More women in Kenya are navigating motherhood solo as the latest data reveals a notable rise in births to single parents. While married couples still account for the vast majority of newborns, the Kenya National Bureau of Statistics (KNBS) Economic Survey report shows that 168,158 children were born to single mothers in 2025 – a significant jump from the 148,657 recorded the previous year.
“The proportion of registered births to single mothers increased to 14.7 percent in 2025 from 13.4 percent in 2024,” the KNBS report states, with 1,144,847 births recorded last year.
The statistics highlight a shifting landscape in family dynamics. Although married women delivered 974,154 babies last year, their overall share of total births dipped slightly. This group represented 85.1 per cent of all registered births in 2025, down from 86.3 per cent in 2024. Despite maintaining their dominance in the data, the margin of children born within a marriage effectively decreased by 1.2 percent over the twelve-month period.
Other marital categories remained statistically small and stable. Divorced and widowed mothers each accounted for just 0.1 percent of the year’s registered births.

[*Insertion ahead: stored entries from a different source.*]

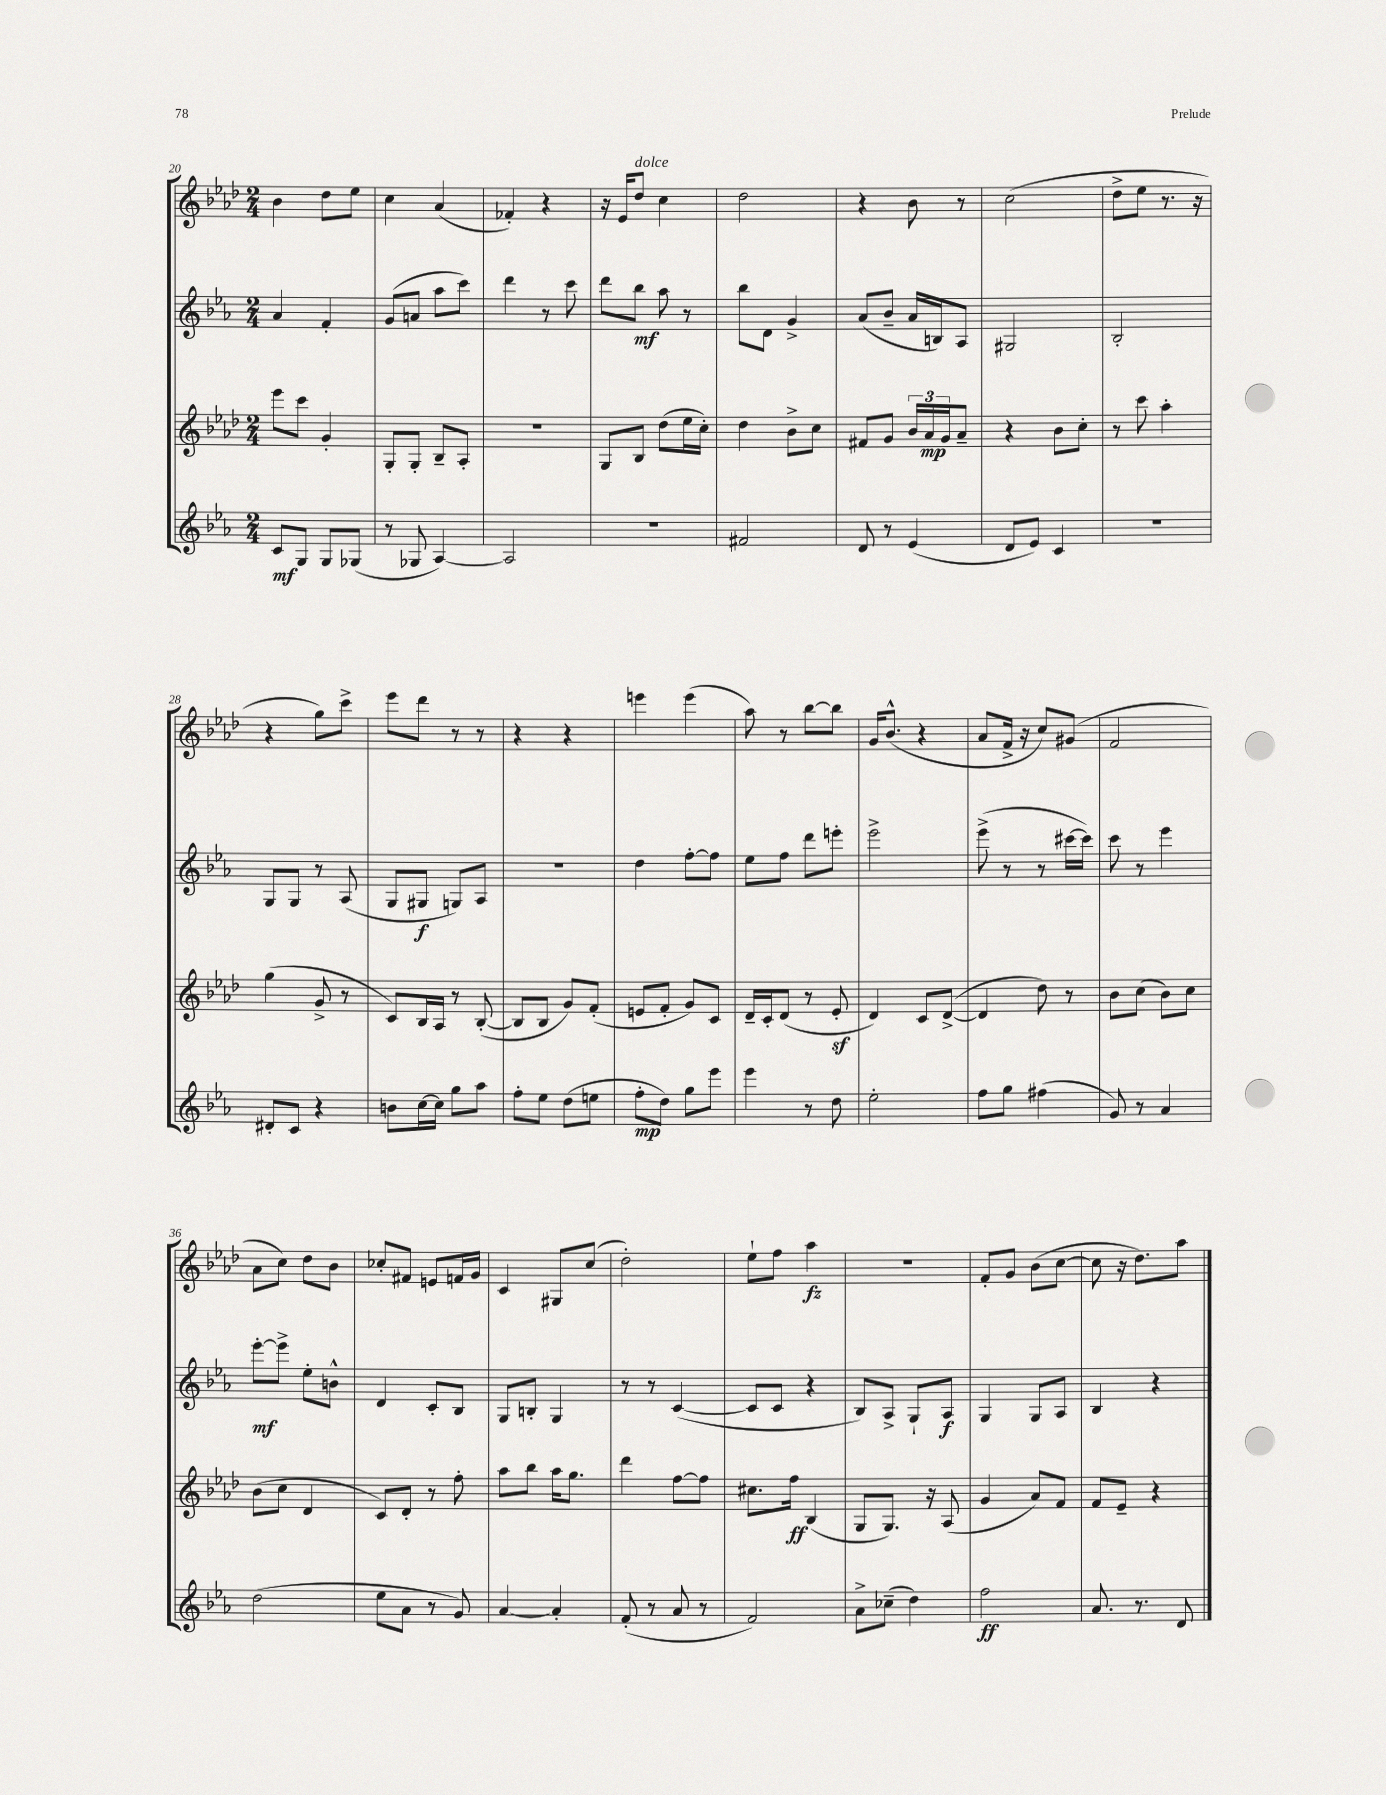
<<
\new StaffGroup <<
\new Staff = "s0" {
    \clef treble \key aes \major \numericTimeSignature \time 2/4
    bes'4 des''8 ees''8 |
    c''4 aes'4( |
    fes'4-.) r4 |
    r16 ees'16 des''8^\markup { \italic "dolce" } c''4 |
    des''2 |
    r4 bes'8 r8 |
    c''2( |
    des''8-> ees''8 r8. r16 |
    r4 g''8) c'''8-> |
    ees'''8 des'''8 r8 r8 |
    r4 r4 |
    e'''4 e'''4( |
    aes''8) r8 bes''8~ bes''8 |
    g'16 bes'8.-^( r4 |
    aes'8 f'16-> r16 c''8) gis'8( |
    f'2 |
    aes'8 c''8) des''8 bes'8 |
    ces''8-. fis'8 e'8 f'16 g'16 |
    c'4 gis8 c''8( |
    des''2-.) |
    ees''8-! f''8 aes''4\fz |
    R2 |
    f'8-. g'8 bes'8( c''8~ |
    c''8 r16 des''8.) aes''8 \bar "|." |
}
\new Staff = "s1" {
    \clef treble \key ees \major \numericTimeSignature \time 2/4
    aes'4 f'4-. |
    g'8( a'8 aes''8 c'''8) |
    d'''4 r8 c'''8 |
    d'''8 bes''8\mf aes''8 r8 |
    bes''8 d'8 g'4-> |
    aes'8( bes'8-- aes'16 b16) aes8 |
    gis2 |
    bes2-. |
    g8 g8 r8 aes8( |
    g8 gis8\f g8) aes8 |
    R2 |
    d''4 f''8~-. f''8 |
    ees''8 f''8 d'''8 e'''8-. |
    ees'''2-> |
    ees'''8->( r8 r8 cis'''16~ cis'''16) |
    c'''8 r8 ees'''4 |
    ees'''8~-.\mf ees'''8-> ees''8-. b'8-^ |
    d'4 c'8-. bes8 |
    g8 b8-. g4 |
    r8 r8 c'4~( |
    c'8 c'8 r4 |
    bes8) aes8-> g8-! aes8\f |
    g4 g8 aes8 |
    bes4 r4 \bar "|." |
}
\new Staff = "s2" {
    \clef treble \key aes \major \numericTimeSignature \time 2/4
    ees'''8 c'''8 g'4-. |
    g8-. g8-. bes8-- aes8-. |
    r2 |
    g8 bes8 des''8( ees''16 c''16-.) |
    des''4 bes'8-> c''8 |
    fis'8 g'8 \tuplet 3/2 { bes'16 aes'16\mp g'16 } aes'8-- |
    r4 bes'8 c''8-. |
    r8 c'''8 aes''4-. |
    g''4( g'8-> r8 |
    c'8) bes16 aes16 r8 bes8~-.( |
    bes8 bes8 g'8) f'8-.( |
    e'8 f'8-. g'8) c'8 |
    des'16-- c'16-. des'8( r8 ees'8-.\sf |
    des'4) c'8 des'8~->( |
    des'4 des''8) r8 |
    bes'8 c''8( bes'8) c''8 |
    bes'8( c''8 des'4 |
    c'8) des'8-. r8 f''8-. |
    aes''8 bes''8 aes''16 g''8. |
    des'''4 f''8~ f''8 |
    cis''8. f''16\ff bes4( |
    g8 g8.) r16 aes8( |
    g'4 aes'8) f'8 |
    f'8 ees'8-- r4 \bar "|." |
}
\new Staff = "s3" {
    \clef treble \key ees \major \numericTimeSignature \time 2/4
    c'8\mf g8 g8 ges8( |
    r8 ges8 aes4~) |
    aes2 |
    R2 |
    fis'2 |
    d'8 r8 ees'4( |
    d'8 ees'8) c'4 |
    R2 |
    dis'8-. c'8 r4 |
    b'8 c''16~ c''16 g''8 aes''8 |
    f''8-. ees''8 d''8( e''8 |
    f''8-.\mp d''8) g''8 ees'''8 |
    ees'''4 r8 d''8 |
    ees''2-. |
    f''8 g''8 fis''4( |
    g'8) r8 aes'4 |
    d''2( |
    ees''8 aes'8 r8 g'8) |
    aes'4~ aes'4-. |
    f'8-.( r8 aes'8 r8 |
    f'2) |
    aes'8-> ces''8--( d''4) |
    f''2\ff |
    aes'8. r8. d'8 \bar "|." |
}
>>
>>
\layout { \context { \Score currentBarNumber = #20 } }
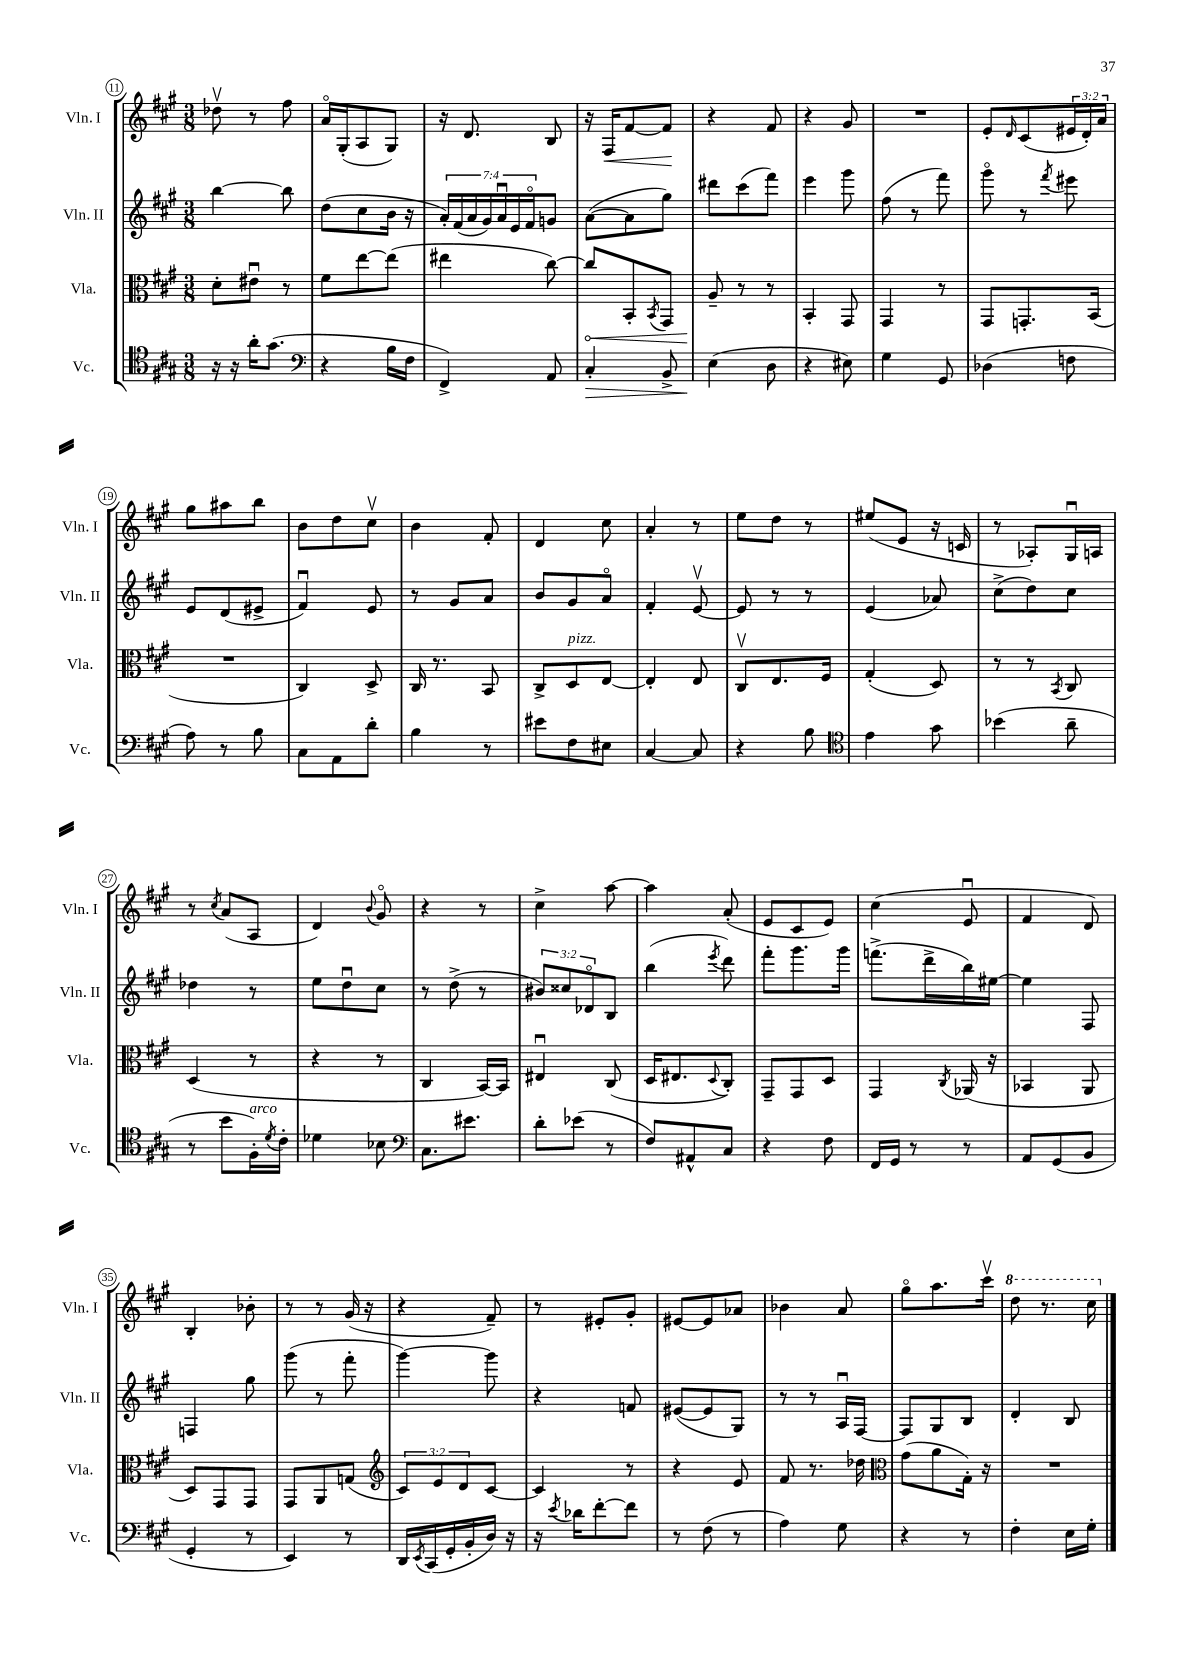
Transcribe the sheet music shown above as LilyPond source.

<<
\new StaffGroup <<
\new Staff = "s0" \with { instrumentName = "Vln. I" shortInstrumentName = "Vln. I" } {
    \clef treble \key a \major \numericTimeSignature \time 3/8 \override Staff.TupletNumber.text = #tuplet-number::calc-fraction-text
    des''8\upbow r8 fis''8 |
    a'16\flageolet gis16-.( a8 gis8) |
    r16 d'8. b8 |
    r16 fis16\< fis'8~ fis'8\! |
    r4 fis'8 |
    r4 gis'8 |
    R4. |
    e'8-. \grace { d'16 } cis'8( \tuplet 3/2 { eis'16 d'16-.) a'16 } |
    gis''8 ais''8 b''8 |
    b'8 d''8 cis''8\upbow |
    b'4 fis'8-. |
    d'4 cis''8 |
    a'4-. r8 |
    e''8 d''8 r8 |
    eis''8( e'8 r16 c'16 |
    r8 aes8-.) gis16\downbow a16 |
    r8 \acciaccatura { cis''8 } a'8( a8 |
    d'4) \appoggiatura { b'8 } gis'8\flageolet |
    r4 r8 |
    cis''4-> a''8~ |
    a''4 a'8-.( |
    e'8 cis'8 e'8) |
    cis''4( e'8\downbow |
    fis'4 d'8) |
    b4-. bes'8-. |
    r8 r8 gis'16( r16 |
    r4 fis'8--) |
    r8 eis'8-. gis'8-. |
    eis'8~ eis'8 aes'8 |
    bes'4 a'8 |
    gis''8\flageolet a''8. cis'''16\upbow |
    \ottava #1 d'''8 r8. cis'''16 \ottava #0 \bar "|." |
}
\new Staff = "s1" \with { instrumentName = "Vln. II" shortInstrumentName = "Vln. II" } {
    \clef treble \key a \major \numericTimeSignature \time 3/8 \override Staff.TupletNumber.text = #tuplet-number::calc-fraction-text
    b''4~ b''8 |
    d''8( cis''8 b'16 r16 |
    \tuplet 7/4 { a'16-.) fis'16( a'16 gis'16) a'16\downbow e'16 fis'16\flageolet } g'8 |
    a'8~( a'8 gis''8) |
    dis'''8 cis'''8( fis'''8) |
    e'''4 gis'''8 |
    fis''8( r8 fis'''8) |
    gis'''8\flageolet r8 \acciaccatura { fis'''8 } eis'''8 |
    e'8 d'8( eis'8-> |
    fis'4\downbow) e'8 |
    r8 gis'8 a'8 |
    b'8 gis'8 a'8\flageolet |
    fis'4-. e'8~\upbow |
    e'8 r8 r8 |
    e'4( aes'8) |
    cis''8->( d''8) cis''8 |
    des''4 r8 |
    e''8 d''8\downbow cis''8 |
    r8 d''8->( r8 |
    \tuplet 3/2 { bis'8) cisis''8 des'8\flageolet } b8 |
    b''4( \acciaccatura { e'''8 } d'''8) |
    fis'''8-. gis'''8. gis'''16 |
    f'''8.->( d'''16-> b''16) eis''16~ |
    eis''4 fis8 |
    f4 gis''8 |
    gis'''8( r8 fis'''8-. |
    gis'''4~) gis'''8 |
    r4 f'8 |
    eis'8~( eis'8 gis8) |
    r8 r8 a16\downbow fis16~ |
    fis8 gis8 b8 |
    d'4-. b8 \bar "|." |
}
\new Staff = "s2" \with { instrumentName = "Vla." shortInstrumentName = "Vla." } {
    \clef alto \key a \major \numericTimeSignature \time 3/8 \override Staff.TupletNumber.text = #tuplet-number::calc-fraction-text
    d'8-. eis'8\downbow r8 |
    fis'8 e''8~ e''8( |
    eis''4 cis''8~) |
    \once \override Hairpin.circled-tip = ##t cis''8\< b,8-. \acciaccatura { b,8 } gis,8 |
    a8--\! r8 r8 |
    b,4-. gis,8 |
    gis,4 r8 |
    gis,8 g,8.-. b,16( |
    R4. |
    cis4) d8-> |
    cis16 r8. b,8 |
    cis8-> d8^\markup { \italic "pizz." } e8~ |
    e4-. e8 |
    cis8\upbow e8. fis16 |
    gis4-.( d8) |
    r8 r8 \acciaccatura { b,8 } cis8 |
    d4( r8 |
    r4 r8 |
    cis4 b,16~) b,16 |
    eis4\downbow cis8( |
    d16 eis8. \appoggiatura { d8 } cis8-.) |
    gis,8-- gis,8 d8 |
    gis,4 \acciaccatura { cis8 } aes,16( r16 |
    bes,4 a,8 |
    d8) gis,8 gis,8 |
    gis,8 a,8 g8( |
    \clef treble \tuplet 3/2 { cis'8) e'8 d'8 } cis'8~ |
    cis'4 r8 |
    r4 e'8 |
    fis'8 r8. des''16 |
    \clef alto gis'8( a'8 gis16-.) r16 |
    R4. \bar "|." |
}
\new Staff = "s3" \with { instrumentName = "Vc." shortInstrumentName = "Vc." } {
    \clef tenor \key a \major \numericTimeSignature \time 3/8
    r16 r16 a'16-. gis'8.( |
    \clef bass r4 b16 fis16 |
    fis,4->) a,8 |
    cis4-.\> b,8-> |
    e4\!( d8 |
    r4 eis8) |
    gis4 gis,8 |
    des4( f8 |
    a8) r8 b8 |
    cis8 a,8 d'8-. |
    b4 r8 |
    eis'8 fis8 eis8 |
    cis4~ cis8 |
    r4 b8 |
    \clef tenor e'4 gis'8 |
    bes'4( a'8-- |
    r8 b'8 fis16-.^\markup { \italic "arco" }) \acciaccatura { d'8 } cis'16-. |
    des'4 bes8 |
    \clef bass cis8. eis'8. |
    d'8-. ees'8( r8 |
    fis8) ais,8-^ cis8 |
    r4 fis8 |
    fis,16 gis,16 r8 r8 |
    a,8 gis,8( b,8 |
    gis,4-. r8 |
    e,4) r8 |
    d,16 \acciaccatura { e,8 } cis,16( gis,16-. b,16-. d16) r16 |
    r16 \acciaccatura { e'8 } des'16 fis'8~-. fis'8 |
    r8 fis8( r8 |
    a4) gis8 |
    r4 r8 |
    fis4-. e16 gis16-. \bar "|." |
}
>>
>>
\layout { \context { \Score currentBarNumber = #11 \override BarNumber.stencil = #(make-stencil-circler 0.1 0.3 ly:text-interface::print) } }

Meanwhile, cases involving unknown or unstated marital status saw a minor decline, falling from 0.2 per cent in 2024 to 0.1 per cent in 2025.
Kenya’s birth rate continues to climb, with the total number of registered births rising by 3.1 percent in 2025. This growth coincides with a strong preference for clinical care, as health facilities handled 98.6 per cent of all registered deliveries last year. This trend has remained remarkably steady since 2023, underscoring the near-total reliance on professional medical settings for childbirth across the country.
Maternal age patterns show that young women in their early twenties remain the primary drivers of these figures. Mothers aged 20–24 accounted for approximately one-third of all births between 2021 and 2025, consistently representing the largest demographic.
Other age groups also saw subtle shifts in their contributions to the national total.
“Proportion of births to teen mothers aged 15–19 slightly increased from 11.1 percent in 2024 to 11.5 percent in 2025, while proportion of births to mothers aged 25–29 also rose from 25.2 percent to 26.4 percent over the same period,” the report indicates.
Kenya’s birth records continue to show a consistent tilt toward male newborns, with 588,338 boys (51.4 per cent) and 556,492 girls (48.6 per cent) arriving in 2025. The KNBS notes that this distribution mirrors the patterns seen in 2024, maintaining a steady sex ratio of 106 males for every 100 females. Interestingly, the data also captured a rise in intersex births, which nearly doubled from 9 cases in 2024 to 17 cases in 2025.
The landscape for child adoptions shifted significantly last year, reaching a total of 472 registrations. For the first time in several years, girls led the adoption figures, making up 55.1 per cent of the total. Female adoptions saw a sharp climb from 166 in 2024 to 260 in 2025, while male adoptions grew more modestly, rising from 170 to 212 over the same period.
This change in 2025 marks a notable departure from historical trends. Between 2021 and 2025, male adoptions typically dominated the records in four out of those five years. The broader review period shows that while 2023 remains the peak year for adoptions with 473 cases, 2022 saw the lowest activity with just 297 registrations.